Christine Lagarde, shown right in this 2010 photo, replaced Dominique Strauss-Kahn as managing director of the International Monetary Fund.
NEW YORK (CNNMoney) -- Christine Lagarde, recently chosen as the new managing director of the International Monetary Fund, said that employment will be her key focus, even more than the fiscal deficits that have swamped the world economy.
"We cannot be only driven by the hope to reduce fiscal deficits," she said Wednesday in Washington, where the IMF is based. "The issue of employment is a critical one."
Lagarde, a former French finance minister who attended school in the United States during the early 1970s, was named to a five-year term as the new managing director of the IMF on June 28. She is the first woman to lead the organization.
The appearance was her first since assuming her new role on Tuesday.
Her predecessor, Dominique Strauss-Kahn, stepped down while incarcerated in a New York City jail, after his arrest on charges of sexual violence.
Lagarde praised the work of her predecessor, without discussing the details of his case. A former lawyer, she urged the media to respect the presumption of innocence.

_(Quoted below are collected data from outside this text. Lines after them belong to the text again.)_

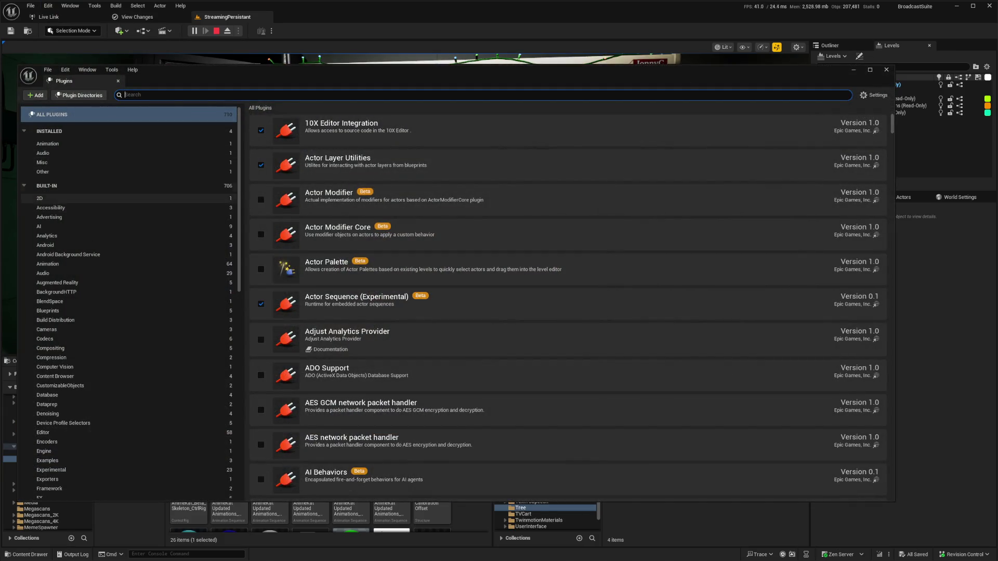
type("akr")
key("BackSpace")
type("r")
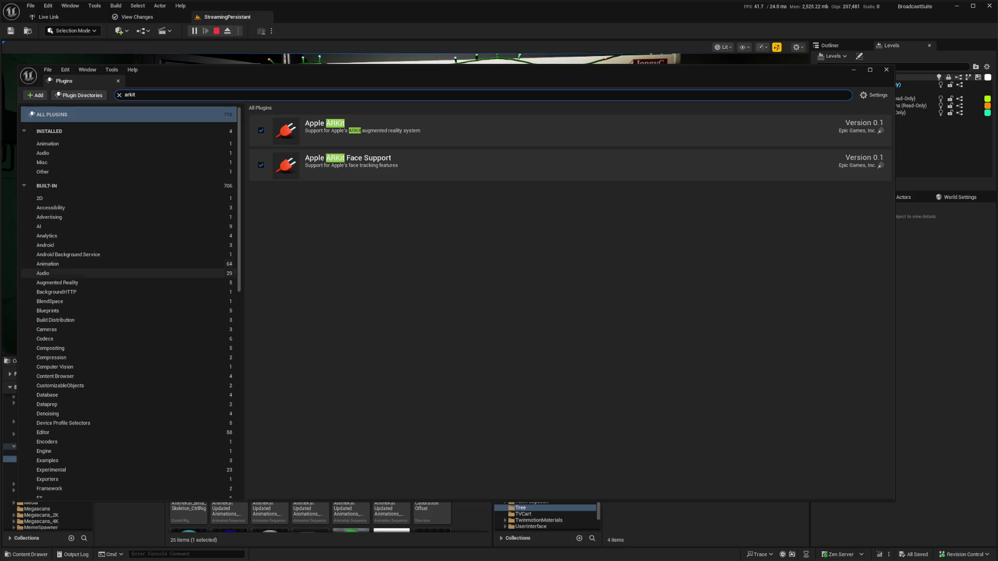
Step: Browse the Animation, Advertising and AI plugin categories in the left list
left_click(48, 264)
left_click(68, 254)
left_click(45, 245)
left_click(47, 236)
left_click(50, 217)
left_click(50, 207)
left_click(40, 198)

From her new position, Lagarde said the IMF is "facing a landscape that is in a better shape than it was two years ago," but that the world faces an "uneven recovery." In contrast to the past, she said that emerging markets with strong growth are leading the recovery, while developed markets are experiencing slower growth.

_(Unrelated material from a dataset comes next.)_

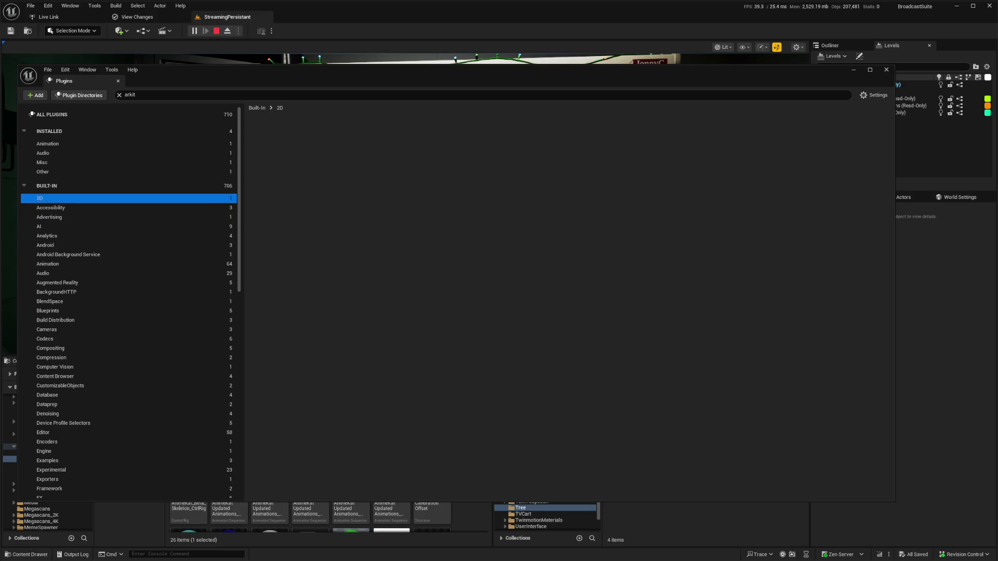
left_click(49, 217)
left_click(39, 226)
scroll(51, 317, "down", 3)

She said the IMF has scheduled a meeting for Friday regarding Greece, which recently won Eurozone approval for the fifth and final tranche of its $156 bailout. She would not reveal details of the upcoming meeting, except to say that the "ultimate purpose that we all pursue" is "to restore the competitiveness" of Greece.
She vowed not be biased toward her native France and dismissed any notions that she might not be qualified for the job.
"The truth of the pudding is in the eating, as you say, and we'll see how we manage," she said.
Lagarde will be paid about $550,000 per year in total compensation.
Strauss-Kahn quit the IMF in May after he was accused of sex crimes against a hotel chambermaid in New York City. His legal situation improved last Friday, when prosecutors announced that the alleged victim had not been truthful about certain aspects of the case, though they haven't dropped the charges.
Strauss-Kahn has also been accused of attemped rape several years ago in his native France. A lawyer for Strauss-Kahn said he has filed a counter-claim against the writer who made the claim earlier this week.